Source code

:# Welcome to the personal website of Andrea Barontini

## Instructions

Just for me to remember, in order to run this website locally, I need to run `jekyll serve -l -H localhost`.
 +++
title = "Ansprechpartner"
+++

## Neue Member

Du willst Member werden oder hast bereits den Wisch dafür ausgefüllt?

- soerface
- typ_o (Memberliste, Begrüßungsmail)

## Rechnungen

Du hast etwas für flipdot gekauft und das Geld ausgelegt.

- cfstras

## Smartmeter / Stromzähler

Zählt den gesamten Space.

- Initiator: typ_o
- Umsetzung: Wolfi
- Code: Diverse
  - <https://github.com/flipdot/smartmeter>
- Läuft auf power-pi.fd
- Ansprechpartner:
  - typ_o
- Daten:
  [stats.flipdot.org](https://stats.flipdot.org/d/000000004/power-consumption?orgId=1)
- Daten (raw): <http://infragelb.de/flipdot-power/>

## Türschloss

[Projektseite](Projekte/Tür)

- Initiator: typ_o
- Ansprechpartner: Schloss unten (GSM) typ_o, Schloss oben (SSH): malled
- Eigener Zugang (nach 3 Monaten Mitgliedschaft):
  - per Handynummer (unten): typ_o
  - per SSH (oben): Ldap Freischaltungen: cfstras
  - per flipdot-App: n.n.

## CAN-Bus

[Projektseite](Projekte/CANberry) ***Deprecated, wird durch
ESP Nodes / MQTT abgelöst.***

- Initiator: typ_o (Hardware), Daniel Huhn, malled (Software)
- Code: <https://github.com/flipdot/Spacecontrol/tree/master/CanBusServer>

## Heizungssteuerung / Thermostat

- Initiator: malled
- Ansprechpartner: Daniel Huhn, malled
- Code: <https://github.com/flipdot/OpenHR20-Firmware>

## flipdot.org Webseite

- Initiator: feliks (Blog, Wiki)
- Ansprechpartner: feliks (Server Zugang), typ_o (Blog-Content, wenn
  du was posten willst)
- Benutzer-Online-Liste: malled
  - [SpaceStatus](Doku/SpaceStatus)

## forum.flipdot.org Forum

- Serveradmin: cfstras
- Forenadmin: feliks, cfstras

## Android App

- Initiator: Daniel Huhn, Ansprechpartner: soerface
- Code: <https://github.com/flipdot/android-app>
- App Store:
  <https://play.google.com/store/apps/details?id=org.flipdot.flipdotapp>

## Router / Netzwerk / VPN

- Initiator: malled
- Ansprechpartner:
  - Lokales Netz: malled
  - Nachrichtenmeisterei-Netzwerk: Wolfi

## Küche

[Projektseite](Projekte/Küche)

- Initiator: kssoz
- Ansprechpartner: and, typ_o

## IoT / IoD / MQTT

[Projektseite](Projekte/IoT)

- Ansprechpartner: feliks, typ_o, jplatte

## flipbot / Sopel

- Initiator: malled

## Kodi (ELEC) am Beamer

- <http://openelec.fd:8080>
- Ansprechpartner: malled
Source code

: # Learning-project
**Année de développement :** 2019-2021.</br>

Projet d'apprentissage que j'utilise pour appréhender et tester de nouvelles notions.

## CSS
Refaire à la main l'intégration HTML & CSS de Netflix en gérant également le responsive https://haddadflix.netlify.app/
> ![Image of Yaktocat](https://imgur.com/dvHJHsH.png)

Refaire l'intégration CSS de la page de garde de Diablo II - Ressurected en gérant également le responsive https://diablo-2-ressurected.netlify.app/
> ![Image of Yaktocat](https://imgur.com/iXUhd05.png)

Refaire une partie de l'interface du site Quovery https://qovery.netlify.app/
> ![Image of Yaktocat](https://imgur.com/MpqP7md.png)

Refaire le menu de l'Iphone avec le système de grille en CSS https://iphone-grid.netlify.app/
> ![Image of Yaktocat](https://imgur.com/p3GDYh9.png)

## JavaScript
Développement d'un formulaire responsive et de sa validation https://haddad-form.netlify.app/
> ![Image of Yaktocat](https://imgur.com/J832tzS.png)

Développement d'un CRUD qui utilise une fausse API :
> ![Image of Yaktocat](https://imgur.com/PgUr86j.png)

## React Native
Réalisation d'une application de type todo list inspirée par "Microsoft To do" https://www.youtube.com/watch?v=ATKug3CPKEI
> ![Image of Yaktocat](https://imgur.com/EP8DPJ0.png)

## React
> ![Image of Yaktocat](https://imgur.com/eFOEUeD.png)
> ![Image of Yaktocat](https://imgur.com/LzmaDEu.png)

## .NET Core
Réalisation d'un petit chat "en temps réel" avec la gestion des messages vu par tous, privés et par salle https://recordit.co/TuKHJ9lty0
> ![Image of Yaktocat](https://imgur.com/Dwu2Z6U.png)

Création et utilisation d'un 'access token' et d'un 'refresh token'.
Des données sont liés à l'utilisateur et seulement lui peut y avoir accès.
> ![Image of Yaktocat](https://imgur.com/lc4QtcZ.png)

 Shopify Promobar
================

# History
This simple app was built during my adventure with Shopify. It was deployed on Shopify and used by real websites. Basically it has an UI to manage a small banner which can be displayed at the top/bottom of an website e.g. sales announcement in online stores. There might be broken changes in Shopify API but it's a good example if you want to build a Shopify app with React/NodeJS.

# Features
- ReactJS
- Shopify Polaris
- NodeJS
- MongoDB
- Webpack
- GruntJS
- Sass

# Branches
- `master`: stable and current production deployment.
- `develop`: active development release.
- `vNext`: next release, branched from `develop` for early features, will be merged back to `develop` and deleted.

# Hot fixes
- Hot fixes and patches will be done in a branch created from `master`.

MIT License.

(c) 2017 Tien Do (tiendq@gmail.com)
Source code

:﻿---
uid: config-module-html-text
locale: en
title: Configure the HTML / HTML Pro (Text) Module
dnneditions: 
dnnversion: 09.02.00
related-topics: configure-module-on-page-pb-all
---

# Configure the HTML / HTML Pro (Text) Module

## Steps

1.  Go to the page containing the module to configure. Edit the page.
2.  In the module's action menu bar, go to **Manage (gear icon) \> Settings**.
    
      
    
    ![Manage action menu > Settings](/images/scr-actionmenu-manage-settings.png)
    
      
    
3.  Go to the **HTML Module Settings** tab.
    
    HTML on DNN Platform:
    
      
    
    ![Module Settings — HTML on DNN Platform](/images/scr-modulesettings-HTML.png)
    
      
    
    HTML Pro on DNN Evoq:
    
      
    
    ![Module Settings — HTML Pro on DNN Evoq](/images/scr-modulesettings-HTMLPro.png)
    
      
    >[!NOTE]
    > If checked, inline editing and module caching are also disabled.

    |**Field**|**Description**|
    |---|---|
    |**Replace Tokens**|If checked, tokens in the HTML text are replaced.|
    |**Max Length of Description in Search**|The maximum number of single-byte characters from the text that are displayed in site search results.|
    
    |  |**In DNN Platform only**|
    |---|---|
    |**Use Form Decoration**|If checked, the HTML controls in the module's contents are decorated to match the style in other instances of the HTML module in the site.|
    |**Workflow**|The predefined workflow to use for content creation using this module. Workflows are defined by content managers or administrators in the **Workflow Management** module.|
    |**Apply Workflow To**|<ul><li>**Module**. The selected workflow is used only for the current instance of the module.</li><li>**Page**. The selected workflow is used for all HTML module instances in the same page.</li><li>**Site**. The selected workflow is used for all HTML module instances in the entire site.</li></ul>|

◆ ◆ ◆

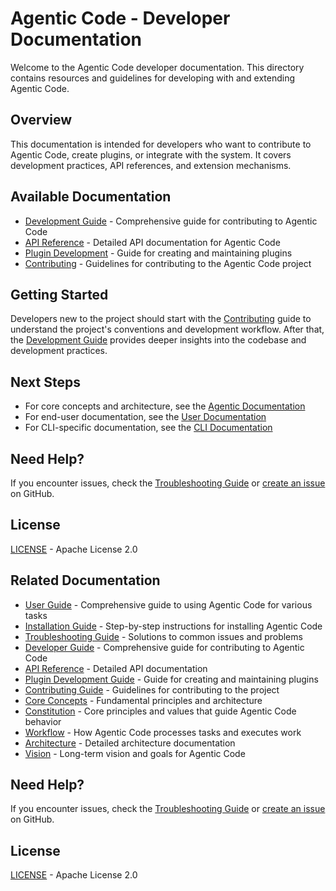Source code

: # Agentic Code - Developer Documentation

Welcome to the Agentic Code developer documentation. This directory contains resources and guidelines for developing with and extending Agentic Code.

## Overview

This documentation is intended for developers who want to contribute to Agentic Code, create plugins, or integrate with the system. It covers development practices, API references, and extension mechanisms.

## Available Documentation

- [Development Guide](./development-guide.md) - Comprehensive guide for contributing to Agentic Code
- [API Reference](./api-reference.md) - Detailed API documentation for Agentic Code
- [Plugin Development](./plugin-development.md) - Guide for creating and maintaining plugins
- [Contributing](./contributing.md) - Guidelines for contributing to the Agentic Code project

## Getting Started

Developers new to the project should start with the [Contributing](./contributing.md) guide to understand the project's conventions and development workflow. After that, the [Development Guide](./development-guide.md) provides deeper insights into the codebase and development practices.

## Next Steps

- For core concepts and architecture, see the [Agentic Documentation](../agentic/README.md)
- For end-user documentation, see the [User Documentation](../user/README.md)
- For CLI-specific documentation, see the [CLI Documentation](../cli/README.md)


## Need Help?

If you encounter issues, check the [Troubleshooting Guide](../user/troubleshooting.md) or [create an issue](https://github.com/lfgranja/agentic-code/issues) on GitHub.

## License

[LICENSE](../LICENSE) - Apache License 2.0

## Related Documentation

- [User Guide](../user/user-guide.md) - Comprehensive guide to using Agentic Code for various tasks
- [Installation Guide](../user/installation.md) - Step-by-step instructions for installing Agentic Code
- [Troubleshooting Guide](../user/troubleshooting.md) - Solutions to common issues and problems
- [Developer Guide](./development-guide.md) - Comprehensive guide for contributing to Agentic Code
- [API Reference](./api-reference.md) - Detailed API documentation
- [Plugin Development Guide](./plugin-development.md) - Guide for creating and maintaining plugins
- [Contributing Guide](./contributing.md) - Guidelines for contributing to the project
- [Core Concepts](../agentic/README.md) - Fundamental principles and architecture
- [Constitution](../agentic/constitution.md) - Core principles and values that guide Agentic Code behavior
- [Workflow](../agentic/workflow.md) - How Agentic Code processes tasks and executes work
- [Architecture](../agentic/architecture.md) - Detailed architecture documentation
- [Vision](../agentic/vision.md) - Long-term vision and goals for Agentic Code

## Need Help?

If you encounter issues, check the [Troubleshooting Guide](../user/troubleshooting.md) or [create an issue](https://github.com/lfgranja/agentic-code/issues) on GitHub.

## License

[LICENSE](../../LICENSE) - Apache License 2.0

◆ ◆ ◆

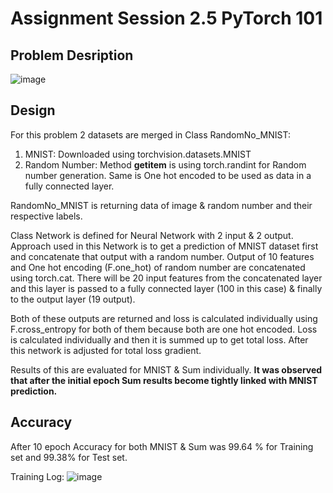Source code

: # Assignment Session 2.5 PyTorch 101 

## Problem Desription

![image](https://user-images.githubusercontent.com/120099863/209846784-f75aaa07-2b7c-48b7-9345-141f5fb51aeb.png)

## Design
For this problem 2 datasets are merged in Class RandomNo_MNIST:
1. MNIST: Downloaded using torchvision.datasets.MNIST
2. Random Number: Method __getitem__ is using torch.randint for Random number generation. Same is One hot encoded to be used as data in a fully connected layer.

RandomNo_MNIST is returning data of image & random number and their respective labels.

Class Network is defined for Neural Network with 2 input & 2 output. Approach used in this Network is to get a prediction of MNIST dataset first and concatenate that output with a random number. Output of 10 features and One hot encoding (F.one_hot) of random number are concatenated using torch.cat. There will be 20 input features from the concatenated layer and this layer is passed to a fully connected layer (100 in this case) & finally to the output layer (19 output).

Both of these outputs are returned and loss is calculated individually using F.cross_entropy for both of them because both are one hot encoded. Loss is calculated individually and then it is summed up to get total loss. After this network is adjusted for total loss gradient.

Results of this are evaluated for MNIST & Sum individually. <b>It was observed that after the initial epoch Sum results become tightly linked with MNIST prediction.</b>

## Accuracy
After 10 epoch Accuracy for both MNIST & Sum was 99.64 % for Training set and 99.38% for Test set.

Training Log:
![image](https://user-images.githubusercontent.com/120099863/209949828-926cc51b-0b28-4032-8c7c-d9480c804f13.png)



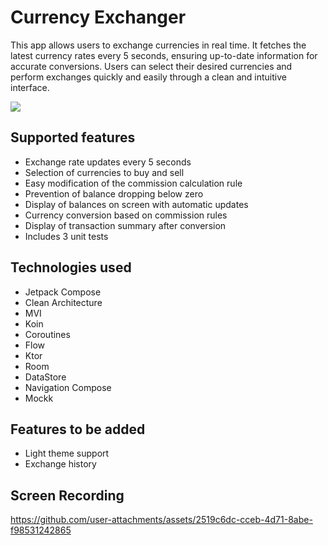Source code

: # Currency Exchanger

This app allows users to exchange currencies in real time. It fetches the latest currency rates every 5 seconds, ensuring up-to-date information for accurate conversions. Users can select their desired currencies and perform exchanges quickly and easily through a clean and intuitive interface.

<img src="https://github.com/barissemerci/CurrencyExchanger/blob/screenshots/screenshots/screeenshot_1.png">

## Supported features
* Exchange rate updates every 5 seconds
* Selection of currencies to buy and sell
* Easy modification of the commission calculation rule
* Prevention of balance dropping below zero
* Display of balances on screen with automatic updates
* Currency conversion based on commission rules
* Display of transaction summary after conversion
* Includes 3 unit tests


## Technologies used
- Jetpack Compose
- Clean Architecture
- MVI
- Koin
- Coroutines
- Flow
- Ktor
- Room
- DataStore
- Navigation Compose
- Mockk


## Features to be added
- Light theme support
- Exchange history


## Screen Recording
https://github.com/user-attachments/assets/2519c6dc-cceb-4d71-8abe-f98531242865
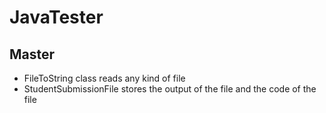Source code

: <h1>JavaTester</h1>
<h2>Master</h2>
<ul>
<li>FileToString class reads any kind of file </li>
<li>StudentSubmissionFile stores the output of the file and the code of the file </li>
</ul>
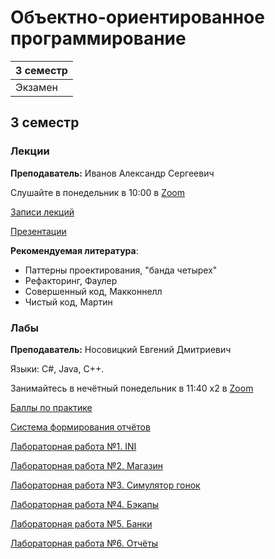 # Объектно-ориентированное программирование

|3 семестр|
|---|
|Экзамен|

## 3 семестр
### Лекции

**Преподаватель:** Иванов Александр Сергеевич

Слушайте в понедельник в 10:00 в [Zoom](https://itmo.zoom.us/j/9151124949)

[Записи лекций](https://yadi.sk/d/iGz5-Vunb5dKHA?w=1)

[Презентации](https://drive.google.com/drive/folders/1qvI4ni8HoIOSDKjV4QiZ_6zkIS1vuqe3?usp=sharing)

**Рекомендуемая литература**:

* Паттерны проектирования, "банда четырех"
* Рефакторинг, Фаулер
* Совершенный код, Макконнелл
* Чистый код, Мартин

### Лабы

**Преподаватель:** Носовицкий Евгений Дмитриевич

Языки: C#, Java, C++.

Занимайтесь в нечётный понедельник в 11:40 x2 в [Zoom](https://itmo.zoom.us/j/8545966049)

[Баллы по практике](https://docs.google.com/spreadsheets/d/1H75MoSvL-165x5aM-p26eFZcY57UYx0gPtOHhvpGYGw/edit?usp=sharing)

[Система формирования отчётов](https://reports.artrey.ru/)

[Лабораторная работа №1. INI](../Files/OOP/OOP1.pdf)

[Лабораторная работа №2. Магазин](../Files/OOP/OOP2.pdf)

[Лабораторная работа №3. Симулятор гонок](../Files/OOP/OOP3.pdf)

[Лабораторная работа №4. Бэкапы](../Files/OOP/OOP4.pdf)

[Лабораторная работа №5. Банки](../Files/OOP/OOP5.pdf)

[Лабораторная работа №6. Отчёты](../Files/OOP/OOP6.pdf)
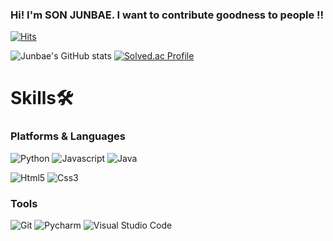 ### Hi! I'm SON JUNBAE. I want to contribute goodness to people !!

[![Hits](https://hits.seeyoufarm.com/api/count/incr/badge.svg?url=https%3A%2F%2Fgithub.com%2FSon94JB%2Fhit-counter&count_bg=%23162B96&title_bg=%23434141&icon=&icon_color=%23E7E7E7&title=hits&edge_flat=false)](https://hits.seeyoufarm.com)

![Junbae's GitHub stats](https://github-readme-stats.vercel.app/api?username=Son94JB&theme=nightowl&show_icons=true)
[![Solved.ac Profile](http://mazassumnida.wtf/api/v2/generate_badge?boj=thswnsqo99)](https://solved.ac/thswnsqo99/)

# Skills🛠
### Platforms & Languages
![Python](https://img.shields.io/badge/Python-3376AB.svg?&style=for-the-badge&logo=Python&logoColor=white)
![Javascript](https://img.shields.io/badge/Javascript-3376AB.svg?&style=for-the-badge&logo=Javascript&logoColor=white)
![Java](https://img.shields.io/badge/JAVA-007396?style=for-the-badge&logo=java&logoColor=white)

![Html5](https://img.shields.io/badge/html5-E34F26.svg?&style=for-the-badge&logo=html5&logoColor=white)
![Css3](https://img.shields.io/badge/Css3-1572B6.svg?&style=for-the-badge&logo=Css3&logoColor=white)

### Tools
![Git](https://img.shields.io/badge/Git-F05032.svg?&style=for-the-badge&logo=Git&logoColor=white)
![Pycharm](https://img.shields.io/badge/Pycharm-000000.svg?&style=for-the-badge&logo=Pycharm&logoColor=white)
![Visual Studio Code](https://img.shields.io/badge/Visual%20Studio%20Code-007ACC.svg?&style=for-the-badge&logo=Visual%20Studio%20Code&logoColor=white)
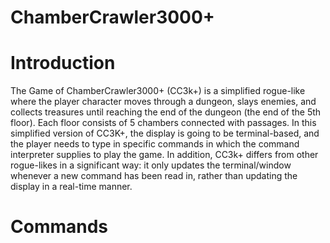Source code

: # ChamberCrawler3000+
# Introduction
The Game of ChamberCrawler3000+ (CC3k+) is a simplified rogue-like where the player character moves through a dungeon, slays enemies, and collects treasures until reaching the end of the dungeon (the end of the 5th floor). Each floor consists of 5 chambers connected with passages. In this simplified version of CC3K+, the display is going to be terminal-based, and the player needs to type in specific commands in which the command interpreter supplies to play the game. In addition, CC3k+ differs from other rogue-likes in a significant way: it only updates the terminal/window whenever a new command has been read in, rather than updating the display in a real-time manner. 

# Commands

◆ ◆ ◆

[TASK STATEMENT] Give back exactly the lines of the listing above from the one that contains "[Презентации](https://drive." up to and including the one that contains "### Platforms & Languages", but not the pictures, and no other lines.

[REPLY]
[Презентации](https://drive.google.com/drive/folders/1qvI4ni8HoIOSDKjV4QiZ_6zkIS1vuqe3?usp=sharing)

**Рекомендуемая литература**:

* Паттерны проектирования, "банда четырех"
* Рефакторинг, Фаулер
* Совершенный код, Макконнелл
* Чистый код, Мартин

### Лабы

**Преподаватель:** Носовицкий Евгений Дмитриевич

Языки: C#, Java, C++.

Занимайтесь в нечётный понедельник в 11:40 x2 в [Zoom](https://itmo.zoom.us/j/8545966049)

[Баллы по практике](https://docs.google.com/spreadsheets/d/1H75MoSvL-165x5aM-p26eFZcY57UYx0gPtOHhvpGYGw/edit?usp=sharing)

[Система формирования отчётов](https://reports.artrey.ru/)

[Лабораторная работа №1. INI](../Files/OOP/OOP1.pdf)

[Лабораторная работа №2. Магазин](../Files/OOP/OOP2.pdf)

[Лабораторная работа №3. Симулятор гонок](../Files/OOP/OOP3.pdf)

[Лабораторная работа №4. Бэкапы](../Files/OOP/OOP4.pdf)

[Лабораторная работа №5. Банки](../Files/OOP/OOP5.pdf)

[Лабораторная работа №6. Отчёты](../Files/OOP/OOP6.pdf)
 ### Hi! I'm SON JUNBAE. I want to contribute goodness to people !!

[![Hits](https://hits.seeyoufarm.com/api/count/incr/badge.svg?url=https%3A%2F%2Fgithub.com%2FSon94JB%2Fhit-counter&count_bg=%23162B96&title_bg=%23434141&icon=&icon_color=%23E7E7E7&title=hits&edge_flat=false)](https://hits.seeyoufarm.com)

![Junbae's GitHub stats](https://github-readme-stats.vercel.app/api?username=Son94JB&theme=nightowl&show_icons=true)
[![Solved.ac Profile](http://mazassumnida.wtf/api/v2/generate_badge?boj=thswnsqo99)](https://solved.ac/thswnsqo99/)

# Skills🛠
### Platforms & Languages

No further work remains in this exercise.